A Model for Natural Language Attack on Text Classification and Inference

MIT License

485 stars 79 forks source link

Results slightly different from paper #1

Closed uvafan closed 4 years ago

uvafan commented 4 years ago

Hi, we're trying to reproduce the results from your paper. Running your code on the 1000 Yelp data samples in the repo gave results:
original accuracy: 97.000%, adv accuracy: 6.600%, avg changed rate: 13.879%, num of queries: 827.1 The results are slightly different from those reported in your paper. We thought the issue might be the counterfitted embeddings but we tried all 3 versions in https://github.com/nmrksic/counter-fitting/tree/master/word_vectors. Any idea what we are missing?

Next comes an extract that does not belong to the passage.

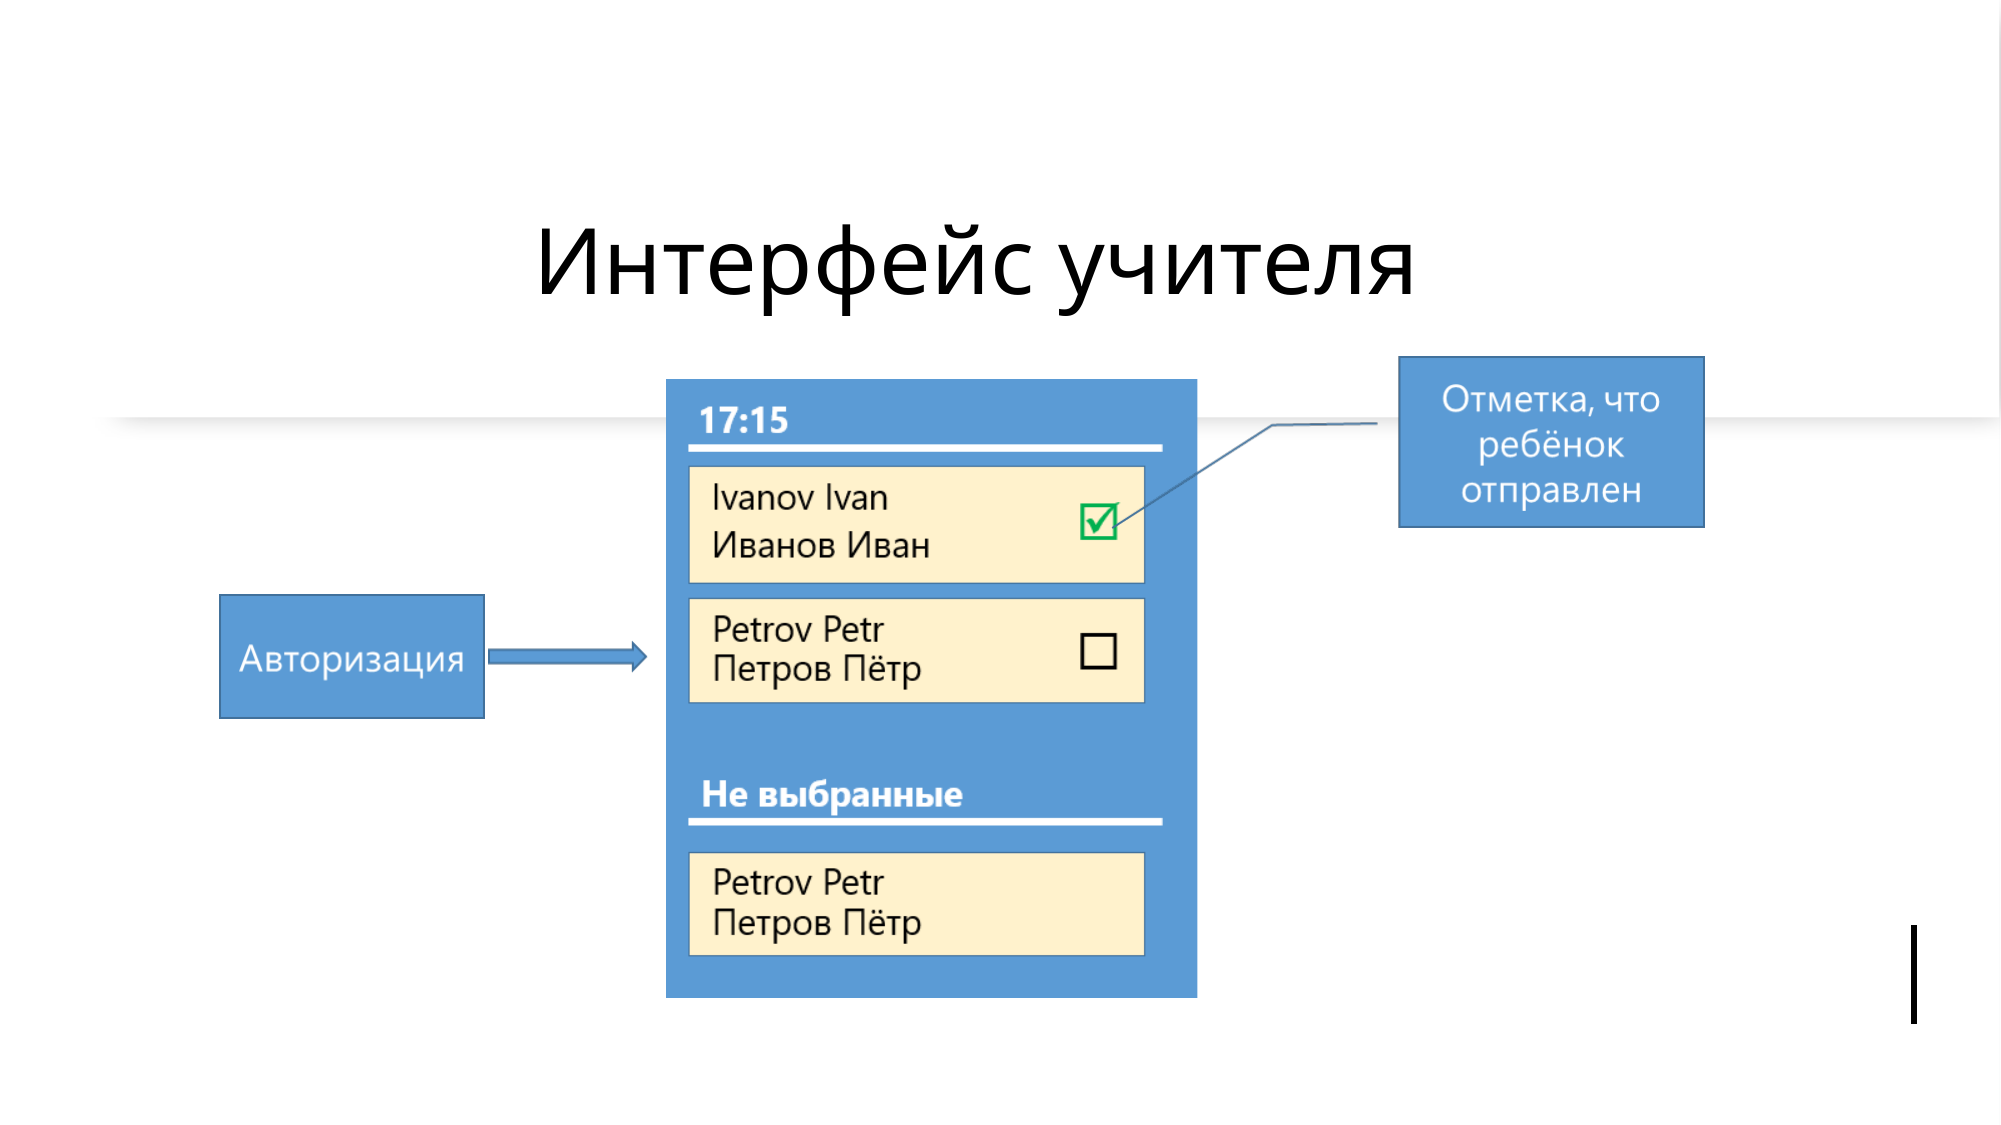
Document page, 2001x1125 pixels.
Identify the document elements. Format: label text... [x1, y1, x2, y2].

jind11 commented 4 years ago

hi, could you clarify which target model are you using? Thanks!

uvafan commented 4 years ago

We are using BeRT: python attack_classification.py --dataset_path data/yelp --target_model bert --max_seq_length 256 --batch_size 32 --counter_fitting_embeddings_path word_embeddings/counter-fitted-vectors.txt --target_model_path yelp_model --USE_cache_path '' --counter_fitting_cos_sim_path cos_sim_counter_fitting.npy

jind11 commented 4 years ago

hi, I am sorry for the late response. Are you using the same trained bert model as mine which is also provided in the link? I noticed that the original accuracy before attacking in your experiments is 97%, which is higher than what was reported in the paper. This may be reason of the discrepancy.

uvafan commented 4 years ago

Yes, we are using the same trained bert model downloaded from the link in your README. In fact from more experimentation we found that we can reproduce your exact results on the IMDB dataset including original accuracy, but we get different results on both Yelp and MR.

jind11 commented 4 years ago

Hi, I have checked the results again at my side and I think you are right, there is slight discrepancy between the new results and the paper. I think the discrepancy should be stemming from the situation where the new original accuracy before attack is higher than the reports. I will find time to correct the paper. Thanks for finding this out! If you have more results that are different from the paper, please let me know. Thanks again!